Music: Norah Jones- Little Broken Hearts
Frances Docx enjoys Jones’s latest, but might not bring it home to meet the folks

Norah Jones has always been the smooth, non-offensive option, tasteful and poised on the border of elevator and coffee shop. However Little Broken Hearts, is saturated with a yearning and piercing honesty which refuses to assume the remedial position of background music and instead asserts itself as racy, forthright and determined to strike you with those familiar chords of heartache.
Her first albums exhibited a smooth grace; if I was to be as pretentious enough to personify albums, which I am, hers were the type you’d take home to see your parents for Sunday dinner. This funked up and fresh album is another matter. I wouldn’t be audacious enough to claim that you wouldn’t receive a warm roast welcome bringing home her new release, there still remains a certain unadulterated amiability to her; but rather, her new sound is as if she’s smiling at your parents whilst knowingly wearing naughty underwear. There’s something sexy and strong-willed about this album yet still tasteful and charming.
Despite some of her lyricism just falling short of playground taunts in the light of a break-up (‘it’s alright it’s okay, I don’t need you anyway,’) there’s something brave in this raw portrayal of the break-up conceit and something enchanting in her voice. It plays with the wallowing self-pity we would expect from such an album whilst counter balancing it with a hard determinism and self-empowerment. In particular, ‘Travelin On’ is quite a moving piece; the moaning cello begs us to indulge in a little melancholy while the staccato rhythm of the synth keeps us just above that line of sheer misery.
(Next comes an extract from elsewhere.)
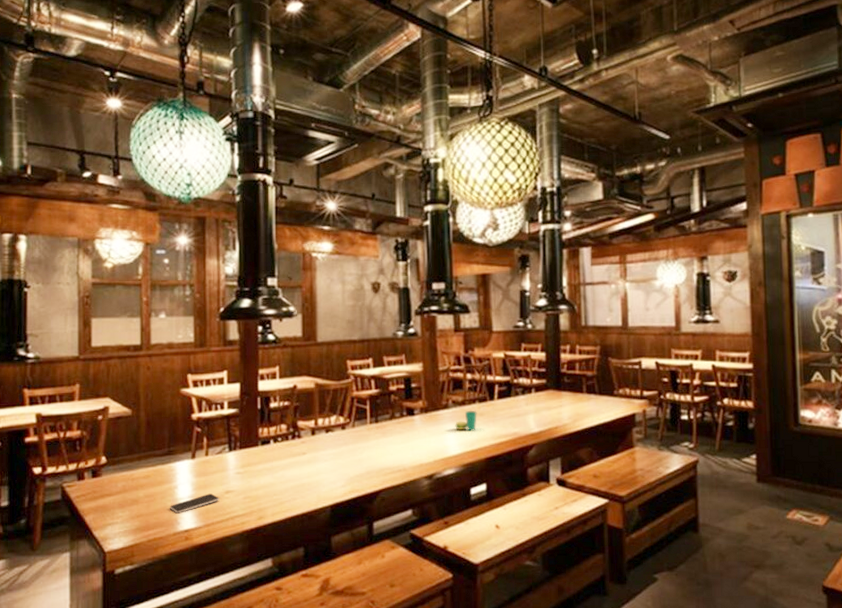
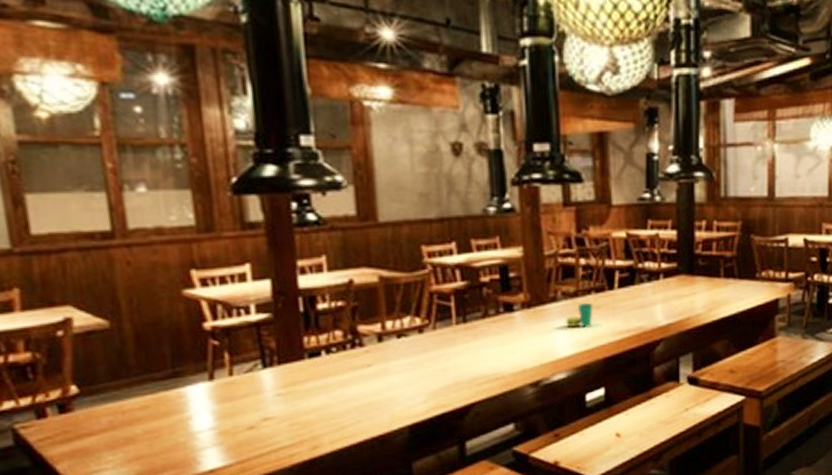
smartphone: present [170,493,219,514] -> none [183,422,255,451]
Incongruous perhaps, is the track ‘4 Broken Hearts’ which tries to infuse too much power ballad into an album which is tugging in the opposite direction. In general though, the album is stripped back of the rich piano and meaty snare which characterised her earlier work (Don’t Know Why) and has become a much more electric sound. We’ve lost the jazz club sincerity of the heavy piano solos in favour of some dub reggae, mid-tempo beats and heavy rhythms as well as a dusting of minimal cello and spare guitar. But the unifying principle, her honeyed vocals, still possesses that aural addictiveness.